PASSAGE:
►

Aws-sdk-java-v2: Line-by-line publisher of S3 object content

Created on 13 May 2019 · 9Comments · Source: aws/aws-sdk-java-v2

Does the current version of the SDK support returning the content of an S3 object reactively in a Publisher line by line similar to for example Athena pagination?

feature-request

Source

martin-tarjanyi

👍2

Most helpful comment

I'm struggling with this too, I have code that does some S3 operations that I want to be able to do asynchronously, but for some of them the result needs to be handed off to for example Commons CSV that expects a Reader. I have written an AsyncResponseTransformer implementation that uses a LinkedBlockingQueue internally to present a InputStream interface, but I'm struggling with how to use the API correctly.

Specifically, when subscribing and requesting more, what is the unit of the Subscription#request call? Is it bytes? Is it calls to #onNext? Is there any way to know or control the size of the chunks passed to #onNext? I haven't been able to figure this out.

For me, it would obviously be much easier if there was an SDK implementation that would give me an InputStream or Reader from an asynchronous call, or like @zoewangg is requesting, a Publisher that managed buffering and produced lines, or custom sized chunks.

iconara on 17 May 2019

👍3

All 9 comments

You can use S3AsyncClient and provide your own AsyncResponseTransformer.

Example:
https://github.com/aws/aws-sdk-java-v2/blob/31a17674db790f13173c66278e909c1775f4a5c4/services/s3/src/it/java/software/amazon/awssdk/services/s3/GetObjectAsyncIntegrationTest.java#L104

zoewangg on 14 May 2019

I see. And do you have plan to add an async response transfomer which exposes the ByteBuffer publisher?

I'm thinking about something like this:

public class ByteBufferSdkPublisherAsyncResponseTransformer<T extends SdkResponse>
        implements AsyncResponseTransformer<T, PublisherWrapper<T, ByteBuffer>>
{
    private volatile CompletableFuture<SdkPublisher<ByteBuffer>> cf;
    private volatile T response;

    @Override
    public CompletableFuture<PublisherWrapper<T, ByteBuffer>> prepare()
    {
        cf = new CompletableFuture<>();

        return cf.thenApply(publisher -> new PublisherWrapper<>(publisher, response));
    }

    @Override
    public void onResponse(T response)
    {
        this.response = response;
    }

    @Override
    public void onStream(SdkPublisher<ByteBuffer> publisher)
    {
        cf.complete(publisher);
    }

    @Override
    public void exceptionOccurred(Throwable error)

◄

SUPPLIED DATA:
►

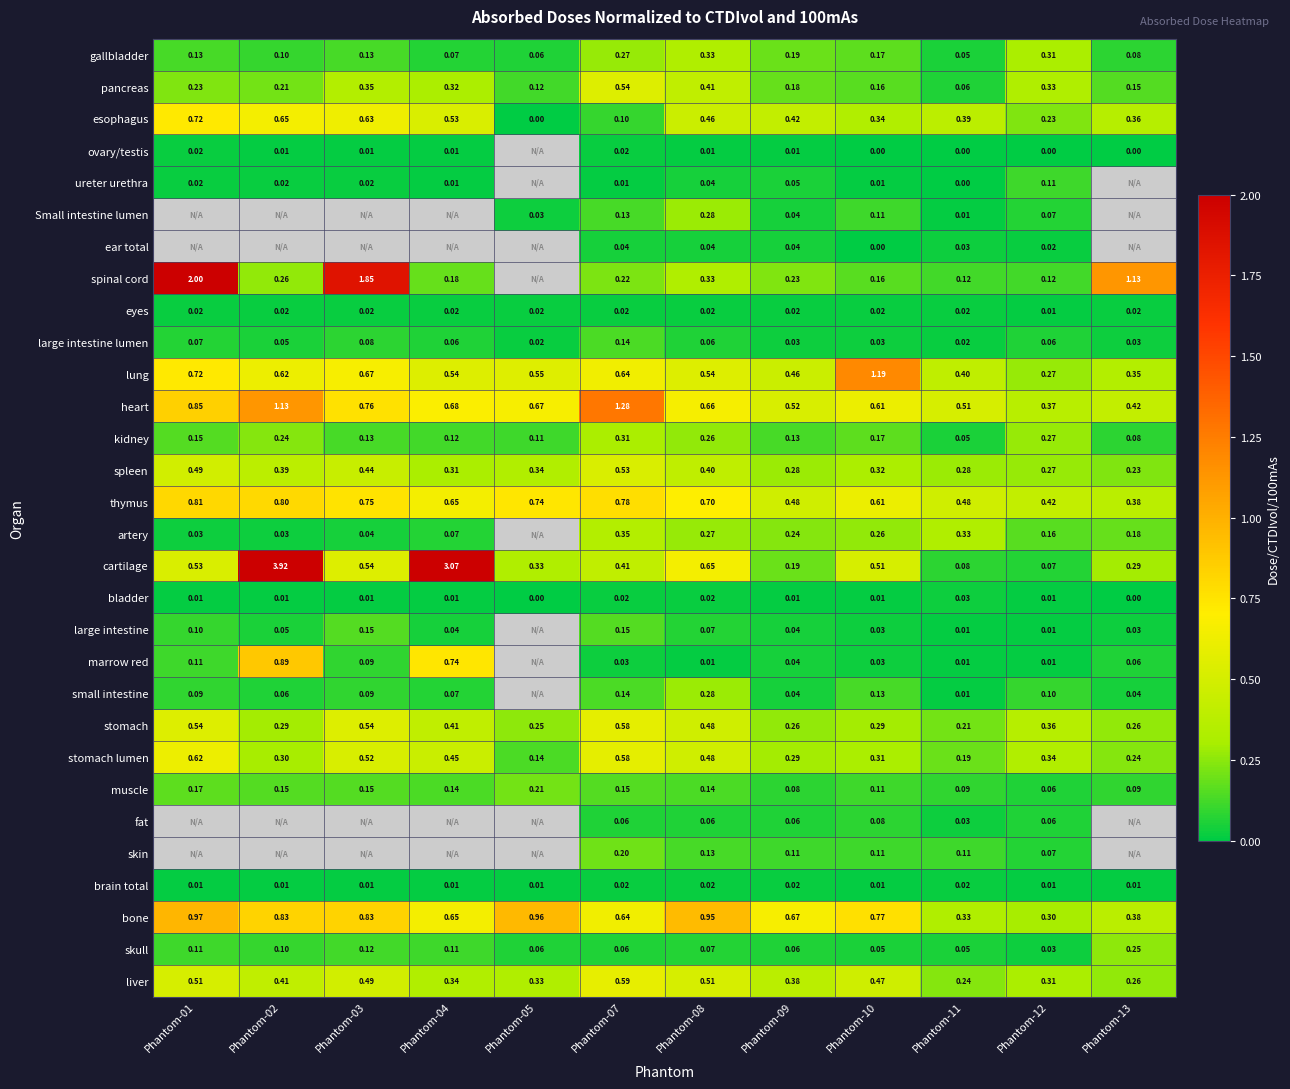

Is it true that stomach lumen equals 0.6 at Phantom-07?

True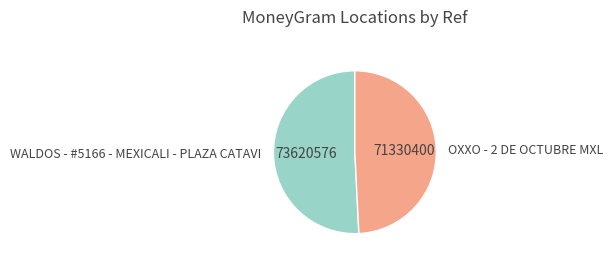

Which has a higher value, WALDOS - #5166 - MEXICALI - PLAZA CATAVI or OXXO - 2 DE OCTUBRE MXL?

WALDOS - #5166 - MEXICALI - PLAZA CATAVI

◄

ABOUT THIS EXERCISE: Carry on the thread about streaming S3 object content line by line, picking up right after its final line.

SOLVED PROBLEM:
    {
        cf.completeExceptionally(error);
    }
}

Although, the ByteBuffer inside the CompletableFuture is not very nice to say the least. Instead I would imagine a method (getObjectByteBufferStream) in the S3AsyncClient class which could return SdkPublisher<ByteArray>.

What do you think?

martin-tarjanyi on 14 May 2019

Hmm, can you tell us a bit more of your use case? We might consider adding it if that's a common use case.

zoewangg on 15 May 2019

👍1

Sure.
I have a text file in s3 which contains separate/individual data in each line like this:

useful information 1
useful information 2
useful information 3
...

The file is quite big, so I wouldn't like to load the whole file into memory. Instead, I would like to process it reactively line by line with backpressure.

martin-tarjanyi on 16 May 2019

iconara on 17 May 2019

👍3

Does the current version of the SDK support returning the content of an S3 object reactively in a Publisher line by line similar to for example Athena pagination?

I was able to achieve line by line streaming using the below code:

ResponseInputStream responseInputStream = client.getObject(GetObjectRequest.builder()
.bucket(s3Entity.getBucket().getName())
.key(s3Entity.getObject().getKey())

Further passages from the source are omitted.